Momen “Trance”: Ketika Tubuh Bukan Milik Sendiri
Puncak dari pertunjukan Jaranan adalah momen ketika para penari mengalami trance atau kesurupan. Musik semakin intens, aroma kemenyan menyeruak, dan tiba-tiba, tubuh-tubuh penari mulai bergerak di luar kendali mereka sendiri. Mata mereka memancarkan pandangan kosong, namun kekuatan dan kelincahan mereka justru berlipat ganda. Mereka melakukan aksi-aksi ekstrem yang sulit dipercaya akal sehat: memakan beling, mengupas kelapa dengan gigi, atau kebal terhadap sabetan cambuk.
Momen inilah yang kerap membuat penonton terpana, takjub sekaligus merinding. Ini bukan sekadar atraksi sirkus, melainkan sebuah ritual di mana raga menjadi wadah bagi roh-roh leluhur atau entitas lain. Bagi masyarakat lokal, ini adalah bukti nyata adanya kekuatan tak kasat mata, sebuah dialog antara dunia manusia dan alam spiritual. Mereka percaya, roh-roh ini hadir untuk memberikan berkah, menjaga keseimbangan, atau bahkan menyampaikan pesan.
Simbolisme yang Menginspirasi
Di balik kengerian dan keunikan aksi trance ini, Jaranan menyimpan simbolisme yang sangat inspiratif:
- Ketangguhan dan Keberanian: Para penari Jaranan adalah pribadi-pribadi tangguh yang telah melatih fisik dan mental mereka. Mereka berani menghadapi risiko dan menyerahkan diri pada pengalaman transendental, mengajarkan kita tentang keberanian untuk keluar dari zona nyaman.
- Harmoni dengan Alam dan Spiritual: Kesenian ini adalah pengingat bahwa manusia adalah bagian dari alam semesta yang lebih besar, di mana ada kekuatan lain di luar pemahaman kita. Ini mengajarkan kita untuk menghormati dan menjaga keseimbangan spiritual dalam hidup.
- Gotong Royong dan Kebersamaan: Sebuah pertunjukan Jaranan tidak bisa berdiri sendiri. Ia membutuhkan kolaborasi erat antara penari, pemusik, sesepuh (pawang), dan seluruh komunitas. Ini adalah perwujudan gotong royong, di mana setiap individu memiliki peran penting untuk menciptakan harmoni.

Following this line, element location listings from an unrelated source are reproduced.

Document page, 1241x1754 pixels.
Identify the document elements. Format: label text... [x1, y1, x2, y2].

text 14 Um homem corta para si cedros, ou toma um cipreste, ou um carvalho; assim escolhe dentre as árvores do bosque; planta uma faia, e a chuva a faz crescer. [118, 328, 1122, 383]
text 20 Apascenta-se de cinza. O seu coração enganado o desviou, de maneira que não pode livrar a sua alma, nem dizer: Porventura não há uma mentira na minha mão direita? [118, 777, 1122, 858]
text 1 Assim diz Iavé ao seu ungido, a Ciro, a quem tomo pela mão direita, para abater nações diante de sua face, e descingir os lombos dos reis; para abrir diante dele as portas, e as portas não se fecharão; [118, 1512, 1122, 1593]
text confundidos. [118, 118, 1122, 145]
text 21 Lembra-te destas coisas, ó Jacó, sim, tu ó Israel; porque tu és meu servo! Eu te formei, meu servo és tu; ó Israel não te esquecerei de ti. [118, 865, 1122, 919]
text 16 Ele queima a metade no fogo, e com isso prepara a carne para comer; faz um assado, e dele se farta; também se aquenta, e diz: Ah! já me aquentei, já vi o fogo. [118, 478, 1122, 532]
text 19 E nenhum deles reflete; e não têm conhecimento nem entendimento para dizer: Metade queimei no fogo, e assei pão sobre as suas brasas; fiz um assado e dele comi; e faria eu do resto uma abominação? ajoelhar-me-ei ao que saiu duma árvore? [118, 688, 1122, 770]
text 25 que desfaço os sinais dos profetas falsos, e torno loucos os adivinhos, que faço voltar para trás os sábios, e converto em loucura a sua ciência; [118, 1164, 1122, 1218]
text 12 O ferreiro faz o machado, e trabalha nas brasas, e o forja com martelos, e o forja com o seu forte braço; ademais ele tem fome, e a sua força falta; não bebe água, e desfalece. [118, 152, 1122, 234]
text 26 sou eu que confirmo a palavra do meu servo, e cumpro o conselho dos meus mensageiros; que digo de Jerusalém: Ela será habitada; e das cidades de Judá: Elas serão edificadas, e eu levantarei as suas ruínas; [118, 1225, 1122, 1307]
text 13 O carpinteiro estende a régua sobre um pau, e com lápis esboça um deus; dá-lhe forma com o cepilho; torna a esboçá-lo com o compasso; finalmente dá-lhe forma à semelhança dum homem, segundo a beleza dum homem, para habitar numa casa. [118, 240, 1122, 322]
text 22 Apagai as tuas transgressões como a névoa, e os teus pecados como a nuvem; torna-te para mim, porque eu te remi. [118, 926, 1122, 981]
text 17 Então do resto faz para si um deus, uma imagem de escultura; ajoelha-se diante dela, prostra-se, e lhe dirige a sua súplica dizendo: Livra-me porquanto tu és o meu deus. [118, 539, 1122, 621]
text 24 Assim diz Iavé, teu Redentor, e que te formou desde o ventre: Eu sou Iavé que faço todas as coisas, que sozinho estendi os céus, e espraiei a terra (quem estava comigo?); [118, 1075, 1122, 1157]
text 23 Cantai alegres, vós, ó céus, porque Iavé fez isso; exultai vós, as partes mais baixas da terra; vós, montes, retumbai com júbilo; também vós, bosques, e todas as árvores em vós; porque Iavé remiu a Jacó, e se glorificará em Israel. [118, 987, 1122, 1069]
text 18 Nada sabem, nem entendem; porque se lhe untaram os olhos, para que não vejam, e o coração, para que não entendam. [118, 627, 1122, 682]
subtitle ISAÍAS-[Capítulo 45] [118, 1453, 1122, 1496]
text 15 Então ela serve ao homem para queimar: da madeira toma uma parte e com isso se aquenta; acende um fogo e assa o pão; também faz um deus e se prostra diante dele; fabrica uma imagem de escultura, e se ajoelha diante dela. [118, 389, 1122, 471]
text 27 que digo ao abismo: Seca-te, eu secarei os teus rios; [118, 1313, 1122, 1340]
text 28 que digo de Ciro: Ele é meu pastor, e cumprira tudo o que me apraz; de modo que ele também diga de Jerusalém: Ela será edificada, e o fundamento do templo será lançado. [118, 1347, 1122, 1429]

- Warisan yang Terus Hidup: Di tengah gempuran budaya asing, Jaranan adalah bukti bahwa warisan leluhur kita punya daya tahan luar biasa. Ia terus beradaptasi, kadang berkolaborasi dengan musik modern, namun tetap mempertahankan inti spiritualnya, menginspirasi kita untuk menjaga dan melestarikan kekayaan budaya.
Jaranan: Sebuah Refleksi untuk Kita
Kini, mari kita memandang Jaranan bukan hanya sebagai tontonan, melainkan sebagai sebuah cermin. Kuda lumping yang terbuat dari anyaman bambu seakan berbisik pada kita tentang kekuatan yang sesungguhnya: bukan pada apa yang terlihat, melainkan pada ketahanan batin yang tersembunyi.
Aksi-aksi ekstrem yang mereka lakukan adalah pengingat bahwa di dalam diri kita, ada keberanian luar biasa yang sering kali tidak kita sadari. Kesenian ini mengajak kita untuk merenung, apakah kita sudah cukup berani menghadapi tantangan hidup, atau justru terjebak dalam zona nyaman?
Gotong royong yang menjadi tulang punggung Jaranan adalah pelajaran berharga tentang pentingnya kebersamaan. Ia mengingatkan kita bahwa keindahan dan kekuatan sejati lahir dari harmoni, dari setiap individu yang saling mendukung untuk mencapai tujuan bersama.
Jadi, ketika kita melihat Jaranan, kita tidak hanya menyaksikan tarian. Kita sedang diajak untuk melihat ke dalam diri, menemukan ketangguhan, merayakan kebersamaan, dan yang paling penting, menghargai warisan tak ternilai yang terus hidup, menari di atas tanah yang kita pijak.